Even though I have a jaundiced view of the paddle float reentry, that is not to say a paddle float is worthless.  It's excellent to mark where your beer is cooling in the lake, demonstrated above by the BessemerConvivialist, and can make a fine emergency pillow or lower back support in a pinch.  It can also be a stabilization device.  On a crossing from Oak Island to Red Cliff Point a few years back a beginner paddler became freaked at the rebound waves coming off the point, freaked to the point of being frozen and unable to paddle.  His resourceful and more experienced companions inflated two paddle floats, stuck one on each paddle blade for bombproof stability, and clipped on a tow line until they cleared the cliffs.  Given the small space it requires, a paddle float is essential equipment along with the bilge pump.  I just have my doubts about its effectiveness in getting a beginning paddler back into the boat in anything other than small wind waves and fairly calm seas.  To teach the paddle float or not teach the paddle float, that is the question.

6 comments:

bonnie said...

Old paddlefloats also make good repair material!

http://frogma.blogspot.com/2011/08/why-i-never-threw-away-my-old-paddle.html

Jeremiah Johnstone said...

heck, it is just like swamping a canoe right? tj

Daelb said...

I am a beginning kayaker that could not self rescue using the "paddle float rescue" technique. A friend, Kathy Morrison, taught us the "heel hook" method which also uses a float but it is much simpler and much much faster.
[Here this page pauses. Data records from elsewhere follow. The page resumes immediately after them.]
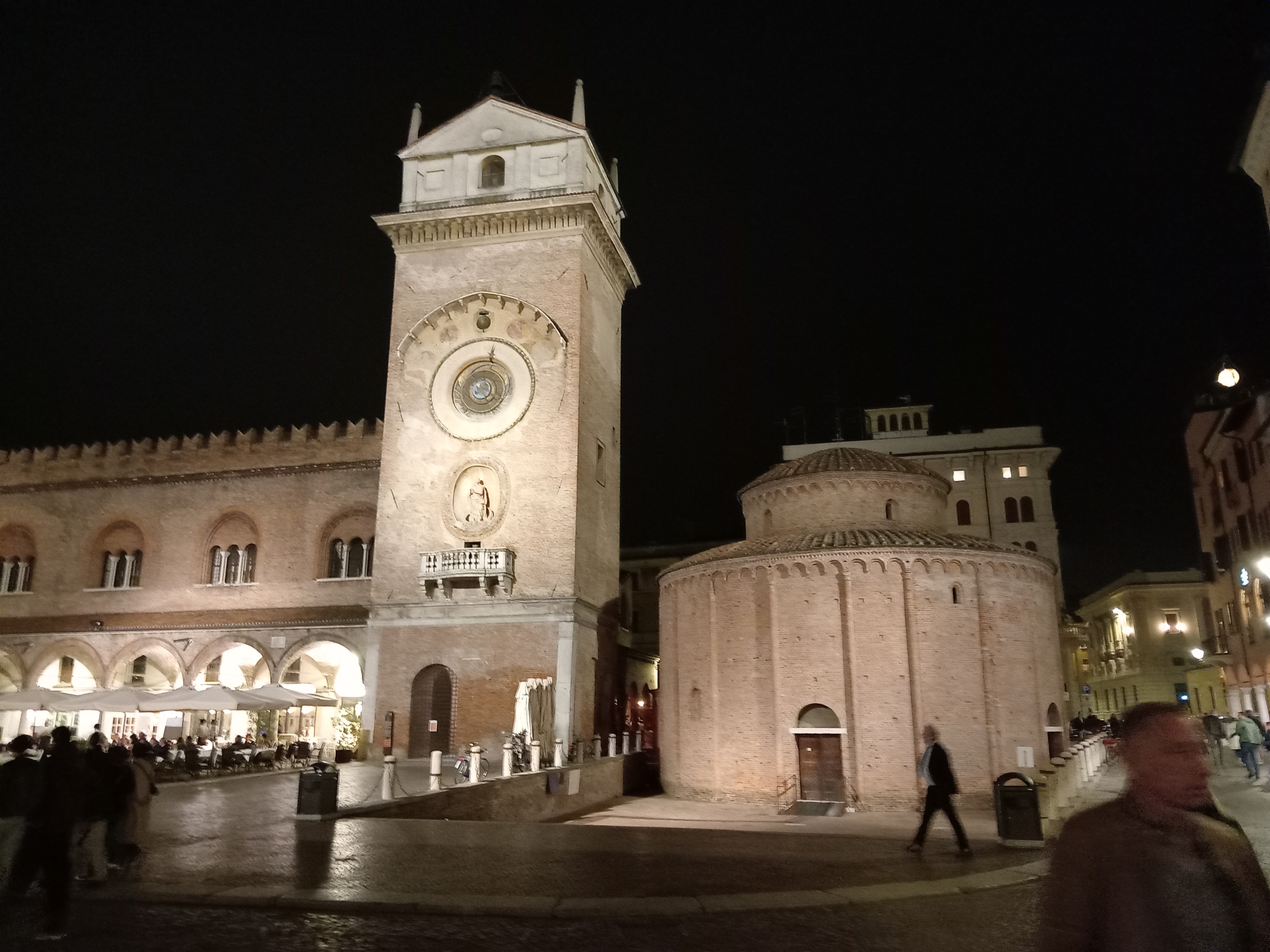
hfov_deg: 69.4
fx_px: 917
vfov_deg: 54.9
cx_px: 635
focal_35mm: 25
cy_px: 476
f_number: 1.8
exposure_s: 1/14.3
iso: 3962
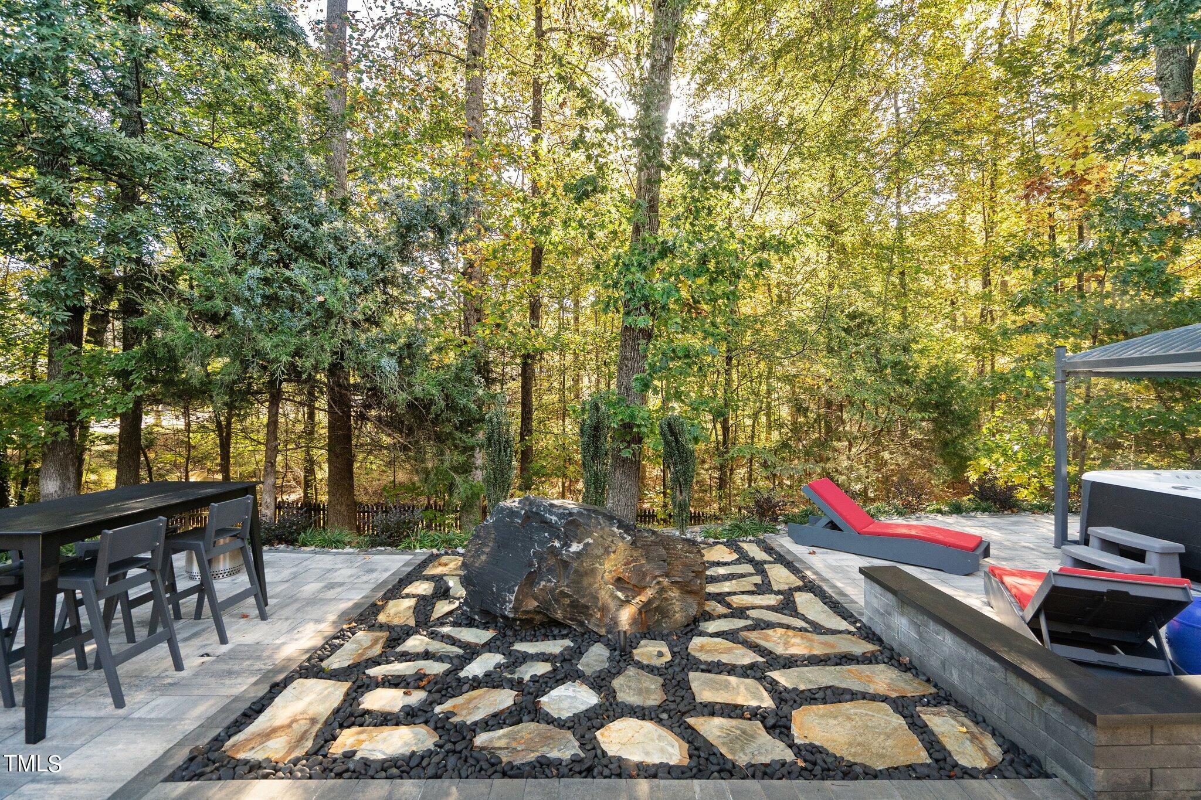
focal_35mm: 16
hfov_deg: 96.7
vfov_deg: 73.7
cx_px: 600
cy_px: 400
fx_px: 534
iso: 1600
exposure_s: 1/160
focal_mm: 16
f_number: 4
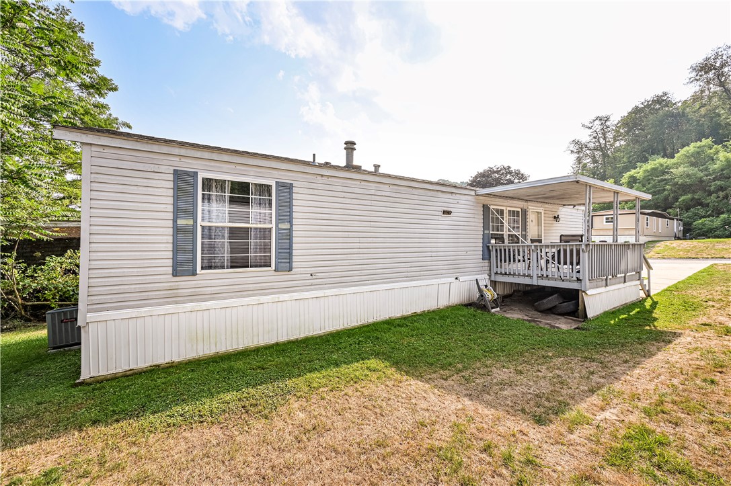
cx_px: 366
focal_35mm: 14
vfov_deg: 81.1
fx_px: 284
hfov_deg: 104.3
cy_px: 243
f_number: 8
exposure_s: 1/100
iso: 100
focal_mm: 14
An advantage is that it translates very well to an assisted rescue and can get a paddler back in the boat in way less than 30 seconds.

Bryan said...

Practice. Practice. Practice. A beginner can't expect to practice a paddlefloat rescue once during a safety and rescue class and then go out into six-foot chop on Lake Superior and expect it to work, just as you wouldn't expect a beginner to be able to paddle in choppy LS waves after an ACA Intro to Kayak. The key at getting better with the paddlefloat rescue is using it in progressively hard situations in a control environment. Then it becomes worthwhile and effective in larger conditions when needed.

It's also a great way to help teach balance.

DaveO said...

Daelb, I played with the heel hook after I saw Jeremy Vore's video. It seems to work pretty good. Bryan, I can't seem to interest anyone, beginner or intermediate, into practicing that paddle float rescue. Like the cowboy or afore mentioned heel hook, (or rolls for that matter), if you don't practice you are screwed. Therin lies the problem: over confidence in what can be a tricky technique.

Anonymous said...

Since an experienced paddler, let alone an inexperienced one, would NEVER venture ALONE into turbulent water, why would anyone go to all the trouble to set up a paddle-float assisted reentry, when you have at least one, if not more, experienced paddlers out there with you and a T-rescue is much faster, easier, and safer than the paddle-float.